* Exercise goal
Can you output every line of the listing below as a JSON list of strings, one string per line, with blank lines omitted and the pictures left out?

Saved data entries
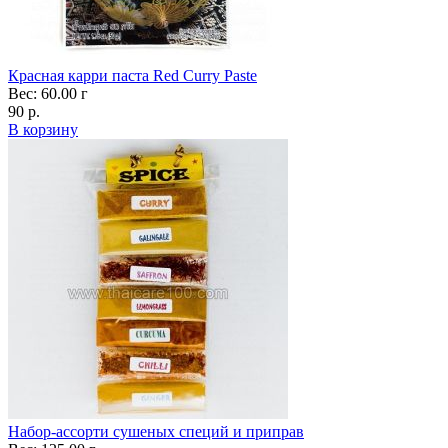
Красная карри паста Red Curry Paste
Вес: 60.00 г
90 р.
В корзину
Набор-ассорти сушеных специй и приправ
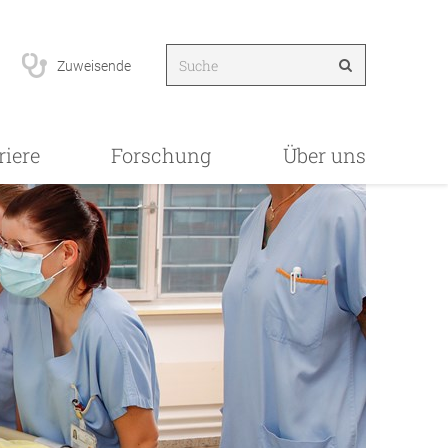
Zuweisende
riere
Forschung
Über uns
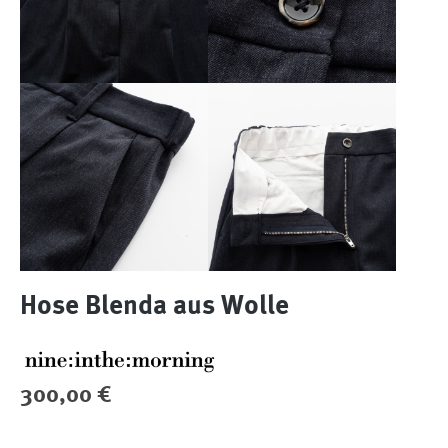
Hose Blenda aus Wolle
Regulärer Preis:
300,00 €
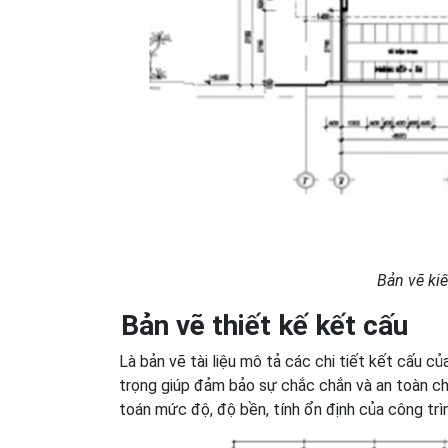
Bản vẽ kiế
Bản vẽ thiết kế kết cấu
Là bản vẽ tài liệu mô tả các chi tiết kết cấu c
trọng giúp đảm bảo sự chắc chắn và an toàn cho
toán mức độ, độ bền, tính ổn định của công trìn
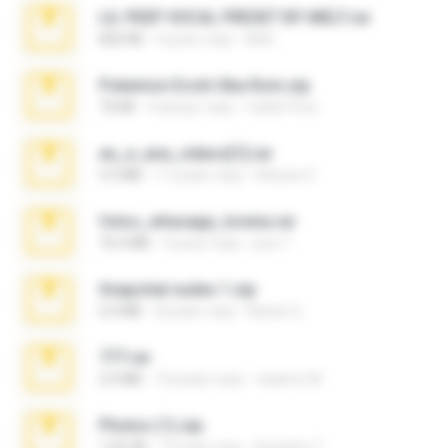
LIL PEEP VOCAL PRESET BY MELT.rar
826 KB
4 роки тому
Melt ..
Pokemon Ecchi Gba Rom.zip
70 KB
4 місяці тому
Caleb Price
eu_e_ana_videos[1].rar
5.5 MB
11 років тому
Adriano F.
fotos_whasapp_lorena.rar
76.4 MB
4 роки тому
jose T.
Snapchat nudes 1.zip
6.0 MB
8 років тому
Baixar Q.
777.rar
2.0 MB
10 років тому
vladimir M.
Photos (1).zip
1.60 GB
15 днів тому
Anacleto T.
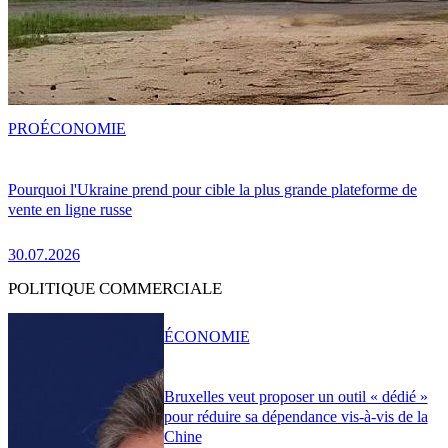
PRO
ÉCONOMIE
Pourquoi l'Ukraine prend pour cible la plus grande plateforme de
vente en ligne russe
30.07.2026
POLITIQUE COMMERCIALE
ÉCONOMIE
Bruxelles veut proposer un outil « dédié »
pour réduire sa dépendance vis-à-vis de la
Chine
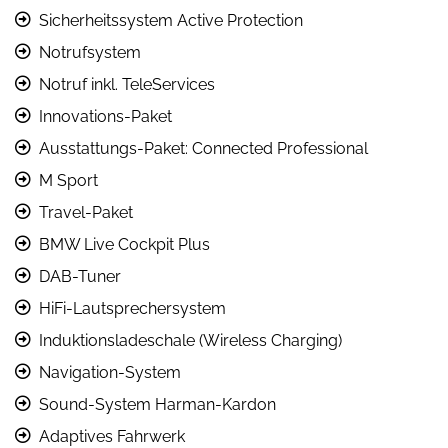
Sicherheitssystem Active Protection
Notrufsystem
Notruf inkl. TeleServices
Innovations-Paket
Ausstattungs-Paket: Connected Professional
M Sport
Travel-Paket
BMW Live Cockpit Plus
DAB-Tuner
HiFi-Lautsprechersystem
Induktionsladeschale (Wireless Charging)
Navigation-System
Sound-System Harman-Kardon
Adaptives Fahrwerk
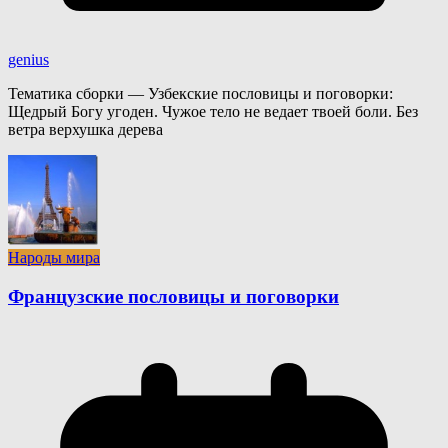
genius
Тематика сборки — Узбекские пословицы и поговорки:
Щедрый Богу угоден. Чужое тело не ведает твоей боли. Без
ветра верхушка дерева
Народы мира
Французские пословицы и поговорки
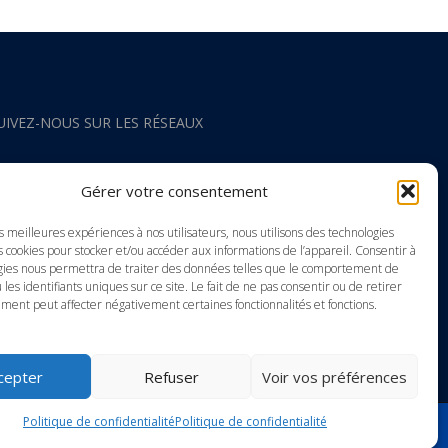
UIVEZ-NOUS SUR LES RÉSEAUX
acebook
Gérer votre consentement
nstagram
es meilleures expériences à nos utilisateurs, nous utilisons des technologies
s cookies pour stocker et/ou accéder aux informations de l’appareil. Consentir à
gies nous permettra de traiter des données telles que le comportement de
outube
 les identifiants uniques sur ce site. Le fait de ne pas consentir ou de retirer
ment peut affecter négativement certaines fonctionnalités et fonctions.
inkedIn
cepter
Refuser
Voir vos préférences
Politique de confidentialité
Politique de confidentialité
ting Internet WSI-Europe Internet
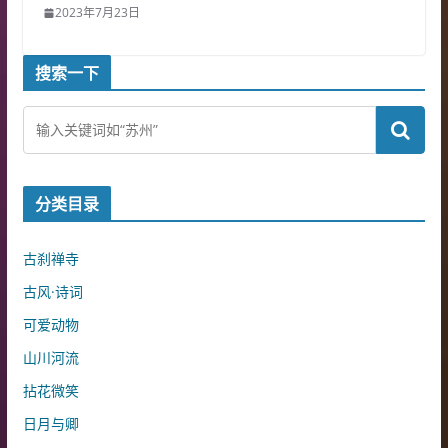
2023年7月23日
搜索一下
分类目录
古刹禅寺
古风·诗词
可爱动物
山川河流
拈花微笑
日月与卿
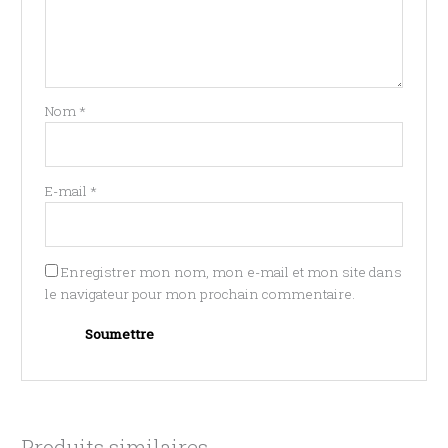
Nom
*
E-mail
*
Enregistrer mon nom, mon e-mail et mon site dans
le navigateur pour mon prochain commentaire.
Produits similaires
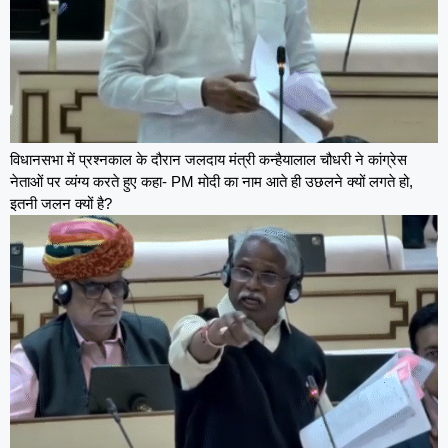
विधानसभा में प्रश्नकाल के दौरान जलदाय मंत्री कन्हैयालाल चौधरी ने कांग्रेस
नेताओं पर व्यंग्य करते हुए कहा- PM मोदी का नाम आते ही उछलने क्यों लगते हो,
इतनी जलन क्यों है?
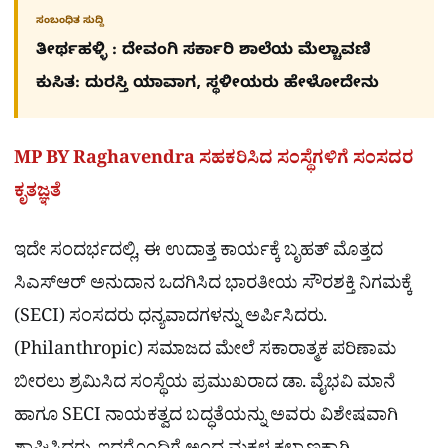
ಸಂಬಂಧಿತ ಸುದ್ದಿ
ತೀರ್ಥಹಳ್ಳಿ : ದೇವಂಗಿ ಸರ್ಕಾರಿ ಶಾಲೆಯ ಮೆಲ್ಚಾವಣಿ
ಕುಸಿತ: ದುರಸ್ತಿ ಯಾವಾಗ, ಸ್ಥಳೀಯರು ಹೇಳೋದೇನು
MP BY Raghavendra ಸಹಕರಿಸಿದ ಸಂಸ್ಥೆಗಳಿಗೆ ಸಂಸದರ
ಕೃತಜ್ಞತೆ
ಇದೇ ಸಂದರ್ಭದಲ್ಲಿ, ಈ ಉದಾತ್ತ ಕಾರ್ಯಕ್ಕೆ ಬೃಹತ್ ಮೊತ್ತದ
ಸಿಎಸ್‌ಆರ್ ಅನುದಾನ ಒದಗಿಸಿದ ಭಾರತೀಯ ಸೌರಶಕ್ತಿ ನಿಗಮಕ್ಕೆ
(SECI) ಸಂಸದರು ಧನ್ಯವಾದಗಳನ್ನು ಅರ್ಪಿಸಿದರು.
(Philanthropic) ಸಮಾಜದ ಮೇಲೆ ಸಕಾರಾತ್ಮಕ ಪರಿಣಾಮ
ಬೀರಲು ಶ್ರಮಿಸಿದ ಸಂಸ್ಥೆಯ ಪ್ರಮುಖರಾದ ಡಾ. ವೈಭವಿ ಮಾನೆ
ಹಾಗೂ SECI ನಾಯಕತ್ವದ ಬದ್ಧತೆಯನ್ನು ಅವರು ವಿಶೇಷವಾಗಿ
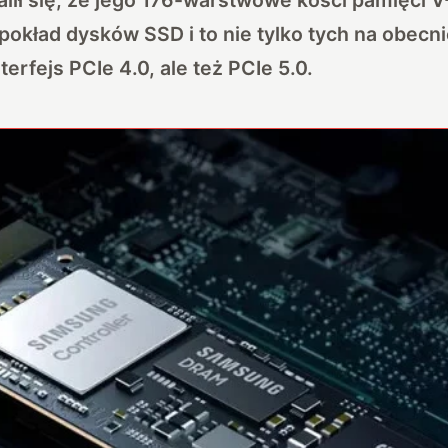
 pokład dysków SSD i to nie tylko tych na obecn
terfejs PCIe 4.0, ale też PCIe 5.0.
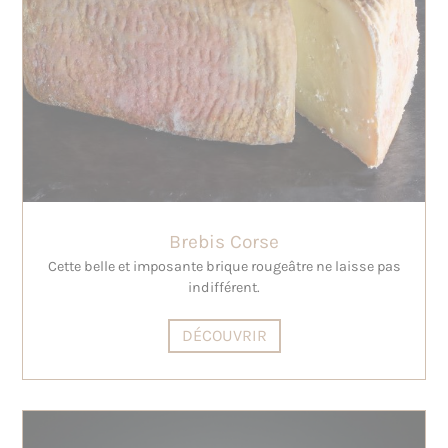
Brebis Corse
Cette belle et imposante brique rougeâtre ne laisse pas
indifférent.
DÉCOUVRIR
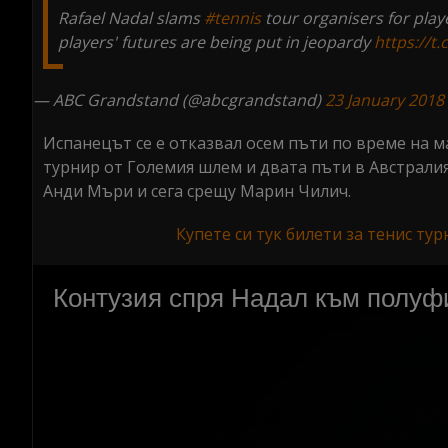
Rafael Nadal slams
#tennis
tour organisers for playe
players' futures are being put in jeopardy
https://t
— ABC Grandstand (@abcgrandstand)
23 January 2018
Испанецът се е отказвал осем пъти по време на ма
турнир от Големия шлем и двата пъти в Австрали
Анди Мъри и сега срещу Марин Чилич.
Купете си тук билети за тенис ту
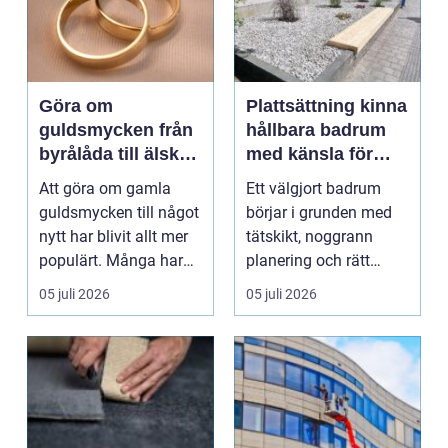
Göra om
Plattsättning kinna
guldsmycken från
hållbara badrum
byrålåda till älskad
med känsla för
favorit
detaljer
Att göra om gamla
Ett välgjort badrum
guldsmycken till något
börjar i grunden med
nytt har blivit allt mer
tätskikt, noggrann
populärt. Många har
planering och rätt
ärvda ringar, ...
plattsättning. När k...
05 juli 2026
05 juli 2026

* Exercise answer
[
  "Красная карри паста Red Curry Paste",
  "Вес: 60.00 г",
  "90 р.",
  "В корзину",
  "Набор-ассорти сушеных специй и приправ",
  "Zuweisende",
  "riere",
  "Forschung",
  "Über uns",
  "Hose Blenda aus Wolle",
  "Regulärer Preis:",
  "300,00 €",
  "Bản vẽ kiế",
  "Bản vẽ thiết kế kết cấu",
  "Là bản vẽ tài liệu mô tả các chi tiết kết cấu c",
  "trọng giúp đảm bảo sự chắc chắn và an toàn cho",
  "toán mức độ, độ bền, tính ổn định của công trìn",
  "LIL PEEP VOCAL PRESET BY MELT.rar",
  "826 KB",
  "4 роки тому",
  "Melt ..",
  "Pokemon Ecchi Gba Rom.zip",
  "70 KB",
  "4 місяці тому",
  "Caleb Price",
  "eu_e_ana_videos[1].rar",
  "5.5 MB",
  "11 років тому",
  "Adriano F.",
  "fotos_whasapp_lorena.rar",
  "76.4 MB",
  "4 роки тому",
  "jose T.",
  "Snapchat nudes 1.zip",
  "6.0 MB",
  "8 років тому",
  "Baixar Q.",
  "777.rar",
  "2.0 MB",
  "10 років тому",
  "vladimir M.",
  "Photos (1).zip",
  "1.60 GB",
  "15 днів тому",
  "Anacleto T.",
  "PRO",
  "ÉCONOMIE",
  "Pourquoi l'Ukraine prend pour cible la plus grande plateforme de",
  "vente en ligne russe",
  "30.07.2026",
  "POLITIQUE COMMERCIALE",
  "ÉCONOMIE",
  "Bruxelles veut proposer un outil « dédié »",
  "pour réduire sa dépendance vis-à-vis de la",
  "Chine",
  "Sicherheitssystem Active Protection",
  "Notrufsystem",
  "Notruf inkl. TeleServices",
  "Innovations-Paket",
  "Ausstattungs-Paket: Connected Professional",
  "M Sport",
  "Travel-Paket",
  "BMW Live Cockpit Plus",
  "DAB-Tuner",
  "HiFi-Lautsprechersystem",
  "Induktionsladeschale (Wireless Charging)",
  "Navigation-System",
  "Sound-System Harman-Kardon",
  "Adaptives Fahrwerk",
  "genius",
  "Тематика сборки — Узбекские пословицы и поговорки:",
  "Щедрый Богу угоден. Чужое тело не ведает твоей боли. Без",
  "ветра верхушка дерева",
  "Народы мира",
  "Французские пословицы и поговорки",
  "UIVEZ-NOUS SUR LES RÉSEAUX",
  "acebook",
  "Gérer votre consentement",
  "nstagram",
  "es meilleures expériences à nos utilisateurs, nous utilisons des technologies",
  "s cookies pour stocker et/ou accéder aux informations de l’appareil. Consentir à",
  "gies nous permettra de traiter des données telles que le comportement de",
  "outube",
  " les identifiants uniques sur ce site. Le fait de ne pas consentir ou de retirer",
  "ment peut affecter négativement certaines fonctionnalités et fonctions.",
  "inkedIn",
  "cepter",
  "Refuser",
  "Voir vos préférences",
  "Politique de confidentialité",
  "Politique de confidentialité",
  "ting Internet WSI-Europe Internet",
  "2023年7月23日",
  "搜索一下",
  "分类目录",
  "古刹禅寺",
  "古风·诗词",
  "可爱动物",
  "山川河流",
  "拈花微笑",
  "日月与卿",
  "Nom",
  "*",
  "E-mail",
  "*",
  "Enregistrer mon nom, mon e-mail et mon site dans",
  "le navigateur pour mon prochain commentaire.",
  "Produits similaires",
  "विधानसभा में प्रश्नकाल के दौरान जलदाय मंत्री कन्हैयालाल चौधरी ने कांग्रेस",
  "नेताओं पर व्यंग्य करते हुए कहा- PM मोदी का नाम आते ही उछलने क्यों लगते हो,",
  "इतनी जलन क्यों है?",
  "ಸಂಬಂಧಿತ ಸುದ್ದಿ",
  "ತೀರ್ಥಹಳ್ಳಿ : ದೇವಂಗಿ ಸರ್ಕಾರಿ ಶಾಲೆಯ ಮೆಲ್ಚಾವಣಿ",
  "ಕುಸಿತ: ದುರಸ್ತಿ ಯಾವಾಗ, ಸ್ಥಳೀಯರು ಹೇಳೋದೇನು",
  "MP BY Raghavendra ಸಹಕರಿಸಿದ ಸಂಸ್ಥೆಗಳಿಗೆ ಸಂಸದರ",
  "ಕೃತಜ್ಞತೆ",
  "ಇದೇ ಸಂದರ್ಭದಲ್ಲಿ, ಈ ಉದಾತ್ತ ಕಾರ್ಯಕ್ಕೆ ಬೃಹತ್ ಮೊತ್ತದ",
  "ಸಿಎಸ್‌ಆರ್ ಅನುದಾನ ಒದಗಿಸಿದ ಭಾರತೀಯ ಸೌರಶಕ್ತಿ ನಿಗಮಕ್ಕೆ",
  "(SECI) ಸಂಸದರು ಧನ್ಯವಾದಗಳನ್ನು ಅರ್ಪಿಸಿದರು.",
  "(Philanthropic) ಸಮಾಜದ ಮೇಲೆ ಸಕಾರಾತ್ಮಕ ಪರಿಣಾಮ",
  "ಬೀರಲು ಶ್ರಮಿಸಿದ ಸಂಸ್ಥೆಯ ಪ್ರಮುಖರಾದ ಡಾ. ವೈಭವಿ ಮಾನೆ",
  "ಹಾಗೂ SECI ನಾಯಕತ್ವದ ಬದ್ಧತೆಯನ್ನು ಅವರು ವಿಶೇಷವಾಗಿ",
  " pokład dysków SSD i to nie tylko tych na obecn",
  "terfejs PCIe 4.0, ale też PCIe 5.0.",
  "Brebis Corse",
  "Cette belle et imposante brique rougeâtre ne laisse pas",
  "indifférent.",
  "DÉCOUVRIR",
  "Rafael Nadal slams",
  "#tennis",
  "tour organisers for playe",
  "players' futures are being put in jeopardy",
  "https://t",
  "— ABC Grandstand (@abcgrandstand)",
  "23 January 2018",
  "Испанецът се е отказвал осем пъти по време на ма",
  "турнир от Големия шлем и двата пъти в Австрали",
  "Анди Мъри и сега срещу Марин Чилич.",
  "Купете си тук билети за тенис ту",
  "Göra om",
  "Plattsättning kinna",
  "guldsmycken från",
  "hållbara badrum",
  "byrålåda till älskad",
  "med känsla för",
  "favorit",
  "detaljer",
  "Att göra om gamla",
  "Ett välgjort badrum",
  "guldsmycken till något",
  "börjar i grunden med",
  "nytt har blivit allt mer",
  "tätskikt, noggrann",
  "populärt. Många har",
  "planering och rätt",
  "ärvda ringar, ...",
  "plattsättning. När k...",
  "05 juli 2026",
  "05 juli 2026"
]